| Spring
1999 Volume Two Number Two
Circumcision: The Controversy Continues
pros
and cons of the number one surgical procedure of childhood.
The
practice of circumsion has always been a flashpoint for opinion; decried
by its detractors as a barbaric act and championed by its proponents as
a medical necessity. In fact, in the last 30 years, the American Academy
of Pediatrics (AAP) has issued three different statements examining it.
Now
the AAP has spoken for a fourth time. In summary, it has recommended that
although "existing scientific evidence demonstrates potential medical
benefit of newborn male circumcision, these data are not sufficient to
recommend routine neonatal circumcision." In other words, although
there are potential benefits, circumcision is not essential to the well-being
of a child so that parents should decide what is in the best interest
of their children.
In
the United States, 65 percent of newborn males are circumcised. This number
may vary depending on what part of the country you're in. In the 1960s,
the percetage was in the 90s. Generally, parents take into account cultural,
religious and ethnic traditions in addition to medical factors in making
this decision.
The
AAP said parents should examine the risks and benefits of circumcision
prior to making a decision. These include the following:
Circumcision
risks. Even though circumcision is minor surgery, it is still surgery
and has the same risks associated with it. To minimize the risk of penile
damage, the AAP recommends that circumcision be performed with specific
types of surgical tools to minimize risk. These are the Gomco clamp, the
Mogen clamp or the Plastibell.
The
risk of circumcision is estimated at less than one percent with most complications
being minor like bleeding. Bleeding risk is minimized with the availability
of local measures to control bleeding (pressure, cautery, sutures or clotting
agents). Infectious complications are usually just redness and local discharge.

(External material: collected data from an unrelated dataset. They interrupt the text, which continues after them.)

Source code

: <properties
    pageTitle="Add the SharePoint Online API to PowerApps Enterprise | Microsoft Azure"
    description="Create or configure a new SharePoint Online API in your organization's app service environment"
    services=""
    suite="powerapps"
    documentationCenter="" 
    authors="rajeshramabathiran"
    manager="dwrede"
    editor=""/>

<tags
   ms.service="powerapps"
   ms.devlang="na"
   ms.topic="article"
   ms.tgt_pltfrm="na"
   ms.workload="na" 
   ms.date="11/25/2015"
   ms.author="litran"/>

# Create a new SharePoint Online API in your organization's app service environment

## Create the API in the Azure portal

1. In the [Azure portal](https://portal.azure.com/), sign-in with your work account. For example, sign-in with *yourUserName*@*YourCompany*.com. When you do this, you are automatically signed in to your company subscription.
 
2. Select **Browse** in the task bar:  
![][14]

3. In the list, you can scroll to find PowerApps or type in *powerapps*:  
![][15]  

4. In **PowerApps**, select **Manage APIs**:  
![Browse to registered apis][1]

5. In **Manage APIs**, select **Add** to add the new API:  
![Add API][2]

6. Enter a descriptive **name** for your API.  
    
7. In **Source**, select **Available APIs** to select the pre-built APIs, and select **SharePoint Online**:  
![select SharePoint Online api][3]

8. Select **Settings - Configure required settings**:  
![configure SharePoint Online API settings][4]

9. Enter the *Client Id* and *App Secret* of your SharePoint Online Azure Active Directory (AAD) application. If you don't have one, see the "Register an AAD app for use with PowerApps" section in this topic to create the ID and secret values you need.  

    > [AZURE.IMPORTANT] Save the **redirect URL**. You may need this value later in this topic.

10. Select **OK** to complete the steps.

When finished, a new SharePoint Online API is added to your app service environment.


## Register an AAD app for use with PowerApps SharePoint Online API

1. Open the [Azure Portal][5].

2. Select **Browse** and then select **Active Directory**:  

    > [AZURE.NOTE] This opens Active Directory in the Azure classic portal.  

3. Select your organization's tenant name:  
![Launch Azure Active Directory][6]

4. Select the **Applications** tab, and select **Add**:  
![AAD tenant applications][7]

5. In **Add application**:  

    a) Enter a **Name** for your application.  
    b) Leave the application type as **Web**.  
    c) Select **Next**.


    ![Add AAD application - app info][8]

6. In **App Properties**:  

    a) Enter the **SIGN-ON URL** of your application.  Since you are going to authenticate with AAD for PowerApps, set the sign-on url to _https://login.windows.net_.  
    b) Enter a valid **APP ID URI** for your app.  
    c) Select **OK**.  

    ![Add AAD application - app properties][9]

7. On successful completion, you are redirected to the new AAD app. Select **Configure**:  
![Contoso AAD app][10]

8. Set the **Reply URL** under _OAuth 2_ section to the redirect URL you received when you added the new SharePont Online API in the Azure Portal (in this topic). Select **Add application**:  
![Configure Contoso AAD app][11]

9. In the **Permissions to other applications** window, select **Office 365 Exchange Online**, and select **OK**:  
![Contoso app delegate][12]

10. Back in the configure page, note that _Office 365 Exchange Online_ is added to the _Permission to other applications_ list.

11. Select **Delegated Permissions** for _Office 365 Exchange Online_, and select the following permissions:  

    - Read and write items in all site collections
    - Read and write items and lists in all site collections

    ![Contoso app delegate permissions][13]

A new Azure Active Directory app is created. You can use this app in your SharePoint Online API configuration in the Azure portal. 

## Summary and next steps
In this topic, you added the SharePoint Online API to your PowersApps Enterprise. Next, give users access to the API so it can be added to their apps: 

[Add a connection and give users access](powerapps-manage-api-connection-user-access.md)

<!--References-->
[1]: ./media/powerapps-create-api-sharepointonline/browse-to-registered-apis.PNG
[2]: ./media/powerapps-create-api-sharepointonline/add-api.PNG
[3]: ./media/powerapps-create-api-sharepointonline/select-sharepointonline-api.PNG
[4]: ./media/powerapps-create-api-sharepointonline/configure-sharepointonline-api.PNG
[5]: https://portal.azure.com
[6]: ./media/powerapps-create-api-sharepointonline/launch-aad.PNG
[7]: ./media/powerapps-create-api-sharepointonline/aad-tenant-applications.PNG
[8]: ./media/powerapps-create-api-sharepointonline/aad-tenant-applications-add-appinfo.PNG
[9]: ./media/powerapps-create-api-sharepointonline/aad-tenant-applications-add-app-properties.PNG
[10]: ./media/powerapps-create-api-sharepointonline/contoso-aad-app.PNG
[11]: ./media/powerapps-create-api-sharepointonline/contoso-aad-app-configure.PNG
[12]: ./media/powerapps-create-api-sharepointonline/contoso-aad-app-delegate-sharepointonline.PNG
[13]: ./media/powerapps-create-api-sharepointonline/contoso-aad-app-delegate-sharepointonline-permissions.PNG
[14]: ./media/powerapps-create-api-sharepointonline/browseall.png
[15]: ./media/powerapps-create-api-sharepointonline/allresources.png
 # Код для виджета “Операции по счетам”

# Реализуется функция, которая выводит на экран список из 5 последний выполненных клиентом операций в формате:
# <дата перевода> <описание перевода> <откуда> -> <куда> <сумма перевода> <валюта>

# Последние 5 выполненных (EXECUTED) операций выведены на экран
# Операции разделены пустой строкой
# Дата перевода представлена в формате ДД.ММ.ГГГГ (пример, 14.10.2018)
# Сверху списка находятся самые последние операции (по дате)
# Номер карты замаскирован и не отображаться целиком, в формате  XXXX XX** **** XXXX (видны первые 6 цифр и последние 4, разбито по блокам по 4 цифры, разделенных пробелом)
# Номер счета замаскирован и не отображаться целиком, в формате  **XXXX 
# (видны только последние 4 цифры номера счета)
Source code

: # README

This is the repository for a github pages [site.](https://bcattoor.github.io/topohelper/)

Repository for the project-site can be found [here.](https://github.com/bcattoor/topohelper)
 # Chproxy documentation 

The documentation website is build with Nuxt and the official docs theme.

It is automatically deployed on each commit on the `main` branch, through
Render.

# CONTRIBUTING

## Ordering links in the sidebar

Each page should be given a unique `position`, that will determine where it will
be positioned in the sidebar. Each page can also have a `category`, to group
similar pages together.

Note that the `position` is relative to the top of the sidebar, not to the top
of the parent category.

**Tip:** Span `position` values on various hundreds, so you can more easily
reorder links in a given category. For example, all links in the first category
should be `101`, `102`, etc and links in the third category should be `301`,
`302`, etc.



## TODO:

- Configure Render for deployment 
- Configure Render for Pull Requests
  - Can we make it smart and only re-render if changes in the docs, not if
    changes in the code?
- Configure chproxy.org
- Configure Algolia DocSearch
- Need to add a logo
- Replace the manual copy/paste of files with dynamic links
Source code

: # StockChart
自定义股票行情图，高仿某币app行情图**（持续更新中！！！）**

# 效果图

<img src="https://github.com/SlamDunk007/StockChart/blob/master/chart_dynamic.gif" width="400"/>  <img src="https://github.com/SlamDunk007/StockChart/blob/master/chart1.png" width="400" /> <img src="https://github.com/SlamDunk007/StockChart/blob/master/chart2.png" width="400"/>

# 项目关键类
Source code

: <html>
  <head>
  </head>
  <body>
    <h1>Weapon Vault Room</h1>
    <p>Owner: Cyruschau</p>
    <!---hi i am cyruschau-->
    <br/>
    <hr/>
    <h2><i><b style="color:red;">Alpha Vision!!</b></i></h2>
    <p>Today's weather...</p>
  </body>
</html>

Cases of severe outcomes have been rare. Circumcision later in life carries
the additional risk of general anesthesia.
Urinary
Tract Infection. The risk of a urinary tract infection during the
first year of life in an uncircumcised boy is 1 in 100. The risk in a
circumcised boy is 1 in 1,000. Different studies have found the foreskin
may pose anywhere from 4 to 12 times the risk of an urinary tract infection.
However, the greatest risk seems to be in the first year years of life.

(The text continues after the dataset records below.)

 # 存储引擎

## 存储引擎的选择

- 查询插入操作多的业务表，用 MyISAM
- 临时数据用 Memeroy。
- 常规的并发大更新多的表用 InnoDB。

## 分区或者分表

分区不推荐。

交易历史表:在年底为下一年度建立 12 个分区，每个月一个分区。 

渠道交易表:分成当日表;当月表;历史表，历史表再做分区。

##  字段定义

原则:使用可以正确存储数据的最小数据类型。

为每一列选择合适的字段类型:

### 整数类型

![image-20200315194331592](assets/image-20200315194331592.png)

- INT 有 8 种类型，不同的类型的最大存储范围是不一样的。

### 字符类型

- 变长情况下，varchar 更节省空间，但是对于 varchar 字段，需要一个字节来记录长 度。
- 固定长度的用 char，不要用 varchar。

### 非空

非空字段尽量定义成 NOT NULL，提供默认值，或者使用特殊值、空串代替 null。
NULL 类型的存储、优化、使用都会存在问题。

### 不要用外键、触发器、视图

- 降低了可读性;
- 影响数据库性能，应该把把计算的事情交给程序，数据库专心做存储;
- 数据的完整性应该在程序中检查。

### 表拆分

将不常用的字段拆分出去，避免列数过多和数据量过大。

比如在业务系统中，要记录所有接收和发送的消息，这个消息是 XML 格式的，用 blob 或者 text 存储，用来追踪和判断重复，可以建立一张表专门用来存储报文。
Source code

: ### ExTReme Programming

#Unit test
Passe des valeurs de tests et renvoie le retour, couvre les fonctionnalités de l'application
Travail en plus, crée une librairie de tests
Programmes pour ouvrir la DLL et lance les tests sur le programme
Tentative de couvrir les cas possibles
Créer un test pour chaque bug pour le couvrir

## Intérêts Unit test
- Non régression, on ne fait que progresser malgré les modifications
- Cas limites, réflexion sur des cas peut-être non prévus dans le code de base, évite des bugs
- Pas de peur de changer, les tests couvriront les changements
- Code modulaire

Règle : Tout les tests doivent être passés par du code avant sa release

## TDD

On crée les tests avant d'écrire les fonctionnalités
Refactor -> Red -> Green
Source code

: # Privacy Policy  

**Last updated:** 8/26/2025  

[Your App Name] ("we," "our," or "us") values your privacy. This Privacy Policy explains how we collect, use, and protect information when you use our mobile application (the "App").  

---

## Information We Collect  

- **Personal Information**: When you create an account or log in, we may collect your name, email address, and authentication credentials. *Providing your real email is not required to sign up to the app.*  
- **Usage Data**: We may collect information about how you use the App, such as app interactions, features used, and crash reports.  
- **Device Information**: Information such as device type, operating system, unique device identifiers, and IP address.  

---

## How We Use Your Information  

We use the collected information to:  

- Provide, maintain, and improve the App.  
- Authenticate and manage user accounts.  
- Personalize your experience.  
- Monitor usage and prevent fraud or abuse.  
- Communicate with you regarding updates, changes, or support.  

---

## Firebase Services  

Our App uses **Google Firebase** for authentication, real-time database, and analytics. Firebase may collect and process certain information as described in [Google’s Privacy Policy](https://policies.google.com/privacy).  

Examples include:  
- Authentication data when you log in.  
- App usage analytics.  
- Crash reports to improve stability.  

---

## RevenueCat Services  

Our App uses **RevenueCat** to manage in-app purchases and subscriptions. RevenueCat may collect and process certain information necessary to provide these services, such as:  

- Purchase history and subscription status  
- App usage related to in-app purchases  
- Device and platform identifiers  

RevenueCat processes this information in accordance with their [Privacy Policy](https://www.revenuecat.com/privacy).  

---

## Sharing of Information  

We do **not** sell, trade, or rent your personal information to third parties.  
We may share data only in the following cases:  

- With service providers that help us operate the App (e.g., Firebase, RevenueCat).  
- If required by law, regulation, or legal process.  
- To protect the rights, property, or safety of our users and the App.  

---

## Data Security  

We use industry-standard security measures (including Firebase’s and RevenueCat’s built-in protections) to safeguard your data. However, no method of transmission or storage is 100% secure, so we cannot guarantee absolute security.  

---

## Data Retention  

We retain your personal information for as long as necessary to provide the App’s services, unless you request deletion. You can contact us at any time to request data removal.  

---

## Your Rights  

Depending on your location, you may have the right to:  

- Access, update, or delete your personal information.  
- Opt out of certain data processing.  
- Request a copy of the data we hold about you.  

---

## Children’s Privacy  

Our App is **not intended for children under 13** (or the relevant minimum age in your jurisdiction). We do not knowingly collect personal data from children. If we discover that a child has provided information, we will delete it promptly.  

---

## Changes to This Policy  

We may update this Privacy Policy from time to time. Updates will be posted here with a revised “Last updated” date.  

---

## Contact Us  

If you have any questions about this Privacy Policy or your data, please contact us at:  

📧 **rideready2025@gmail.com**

But again this is a rare occurrence, about a one-percent risk.
Penile
cancer. In the last seven decades there have been thousands of cases
of penile cancer, with only a handful occurring in circumcised males.
But penile cancer is rare, even in the uncircumcised, roughly 1 in 100,000
in the United States. The greatest risk seems to relate to phimosis, the
foreskin cannot be pulled back over the head of the penis as boys grow.
Sexually
Transmitted Diseases (STDs). Studies suggest uncircumcised males have
a higher risk of STDs, but this risk is greatly outweighed by behavioral
risk factors.
Penile
Problems. Problems are greater in boys that are circumcised (such
as meatitis) but are usually minor. After infancy it is the uncircumcised
males that have the increased problems (such as inflammation of the head
of the penis).
In
addition, the AAP stressed that pain control should be used during every
circumcision. In the past, pain control was left up to the person performing
the circumcision. Some physicians used it and some didn't. Now for the
first time the AAP has come out in favor of all infants getting some method
of pain relief. Local anesthesia has been shown to be safe and effective.

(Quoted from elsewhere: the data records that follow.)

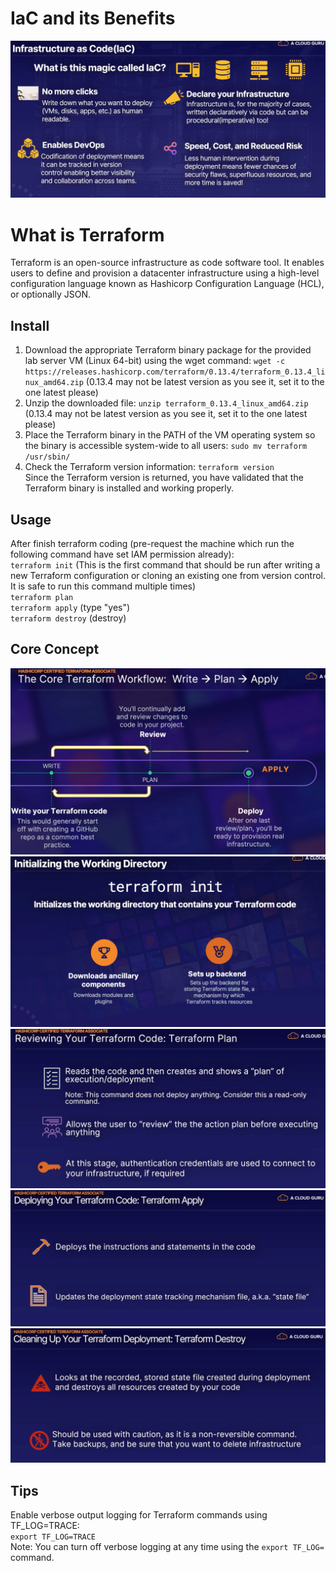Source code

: # IaC and its Benefits
![](./IaC%20and%20its%20Benefits.png)  
  
# What is Terraform
Terraform is an open-source infrastructure as code software tool. It enables users to define and provision a datacenter infrastructure using a high-level configuration language known as Hashicorp Configuration Language (HCL), or optionally JSON.  
  
## Install
1. Download the appropriate Terraform binary package for the provided lab server VM (Linux 64-bit) using the wget command:
`wget -c https://releases.hashicorp.com/terraform/0.13.4/terraform_0.13.4_linux_amd64.zip` (0.13.4 may not be latest version as you see it, set it to the one latest please)  
2. Unzip the downloaded file:
`unzip terraform_0.13.4_linux_amd64.zip` (0.13.4 may not be latest version as you see it, set it to the one latest please)  
3. Place the Terraform binary in the PATH of the VM operating system so the binary is accessible system-wide to all users:
`sudo mv terraform /usr/sbin/`  
4. Check the Terraform version information:
`terraform version`  
Since the Terraform version is returned, you have validated that the Terraform binary is installed and working properly.  
  
## Usage
After finish terraform coding (pre-request the machine which run the following command have set IAM permission already):  
`terraform init` (This is the first command that should be run after writing a new Terraform configuration or cloning an existing one from version control. It is safe to run this command multiple times)  
`terraform plan`  
`terraform apply` (type "yes")  
`terraform destroy` (destroy)  
  
## Core Concept
![](./Terraform%20Workflow.png)  
![](./Terraform%20Workflow%20Init.png)  
![](./Terraform%20Workflow%20Plan.png)  
![](./Terraform%20Workflow%20Apply.png)  
![](./Terraform%20Workflow%20Destroy.png)  
  
## Tips
Enable verbose output logging for Terraform commands using TF_LOG=TRACE:  
`export TF_LOG=TRACE`  
Note: You can turn off verbose logging at any time using the `export TF_LOG=` command.  
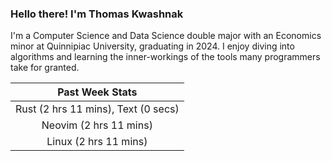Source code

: 
### Hello there! I'm Thomas Kwashnak

I'm a Computer Science and Data Science double major with an Economics
minor at Quinnipiac University, graduating in 2024.
I enjoy diving into algorithms and learning the inner-workings of the tools
many programmers take for granted.

| Past Week Stats |
| :---: |
| Rust (2 hrs 11 mins), Text (0 secs) |
| Neovim (2 hrs 11 mins) |
| Linux (2 hrs 11 mins) |

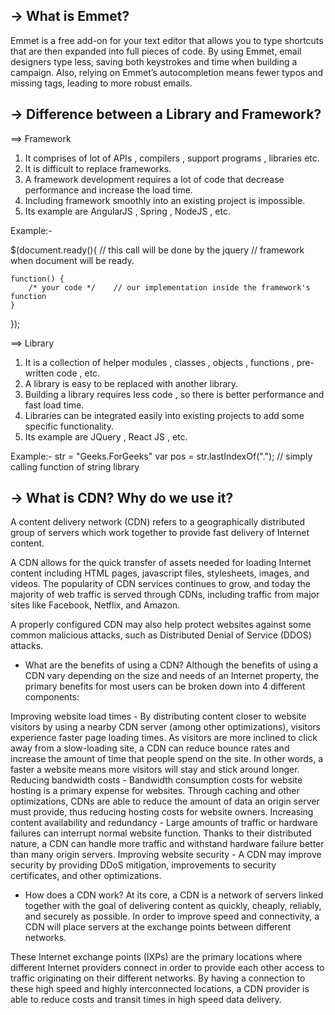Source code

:## -> What is Emmet?

Emmet is a free add-on for your text editor that allows you to type shortcuts that are then expanded into full pieces of code. By using Emmet, email designers type less, saving both keystrokes and time when building a campaign. Also, relying on Emmet’s autocompletion means fewer typos and missing tags, leading to more robust emails.

##  ->  Difference between a Library and Framework?

==> Framework
1. It comprises of lot of APIs , compilers , support programs , libraries etc.
2. It is difficult to replace frameworks.
3. A framework development requires a lot of code that decrease performance and increase the load time.
4. Including framework smoothly into an existing project is impossible.
5. Its example are AngularJS , Spring , NodeJS , etc.

Example:-

 $(document.ready(){     // this call will be done by the jquery 
// framework when document will be ready.
    
    function() {
        /* your code */    // our implementation inside the framework's function
    }
});

==> Library
1. It is a collection of helper modules , classes , objects , functions , pre-written code , etc.
2. A library is easy to be replaced with another library.
3. Building a library requires less code , so there is better performance and fast load time.
4. Libraries can be integrated easily into existing projects to add some specific functionality.
5. Its example are JQuery , React JS , etc. 

Example:- 
str = "Geeks.ForGeeks"
var pos = str.lastIndexOf("."); // simply calling function of string library


## -> What is CDN? Why do we use it?

A content delivery network (CDN) refers to a geographically distributed group of servers which work together to provide fast delivery of Internet content.

A CDN allows for the quick transfer of assets needed for loading Internet content including HTML pages, javascript files, stylesheets, images, and videos. The popularity of CDN services continues to grow, and today the majority of web traffic is served through CDNs, including traffic from major sites like Facebook, Netflix, and Amazon.

A properly configured CDN may also help protect websites against some common malicious attacks, such as Distributed Denial of Service (DDOS) attacks.

* What are the benefits of using a CDN?
Although the benefits of using a CDN vary depending on the size and needs of an Internet property, the primary benefits for most users can be broken down into 4 different components:

Improving website load times - By distributing content closer to website visitors by using a nearby CDN server (among other optimizations), visitors experience faster page loading times. As visitors are more inclined to click away from a slow-loading site, a CDN can reduce bounce rates and increase the amount of time that people spend on the site. In other words, a faster a website means more visitors will stay and stick around longer.
Reducing bandwidth costs - Bandwidth consumption costs for website hosting is a primary expense for websites. Through caching and other optimizations, CDNs are able to reduce the amount of data an origin server must provide, thus reducing hosting costs for website owners.
Increasing content availability and redundancy - Large amounts of traffic or hardware failures can interrupt normal website function. Thanks to their distributed nature, a CDN can handle more traffic and withstand hardware failure better than many origin servers.
Improving website security - A CDN may improve security by providing DDoS mitigation, improvements to security certificates, and other optimizations.

* How does a CDN work?
At its core, a CDN is a network of servers linked together with the goal of delivering content as quickly, cheaply, reliably, and securely as possible. In order to improve speed and connectivity, a CDN will place servers at the exchange points between different networks.

These Internet exchange points (IXPs) are the primary locations where different Internet providers connect in order to provide each other access to traffic originating on their different networks. By having a connection to these high speed and highly interconnected locations, a CDN provider is able to reduce costs and transit times in high speed data delivery.
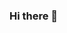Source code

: ### Hi there 👋

<!--
**ltaychack/ltaychack** is a ✨ _special_ ✨ repository because its `README.md` (this file) appears on your GitHub profile.

Here are some ideas to get you started:

- 🔭 I’m currently working on ...
# - 🧠 I’m currently learning about data science!
- 👯 I’m looking to collaborate on ...
- 🤔 I’m looking for help with ...
- 💬 Ask me about ...
- 📫 How to reach me: ...
# - 😃 Pronouns: she/her
# - 🐈‍⬛ Fun fact: I have two dogs but I'm a cat person!
-->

Of the options available for a local anesthetic, the AAP prefers methods
involving injection of a numbing agent (lidocaine) over other methods.
So
you as parents need to make an informed choice based on accurate information
and taking into account social, religious and cultural beliefs. Weigh
the risks and benefits. As us if you're not sure about the procedure.
Because once you go ahead, it's hard to turn back.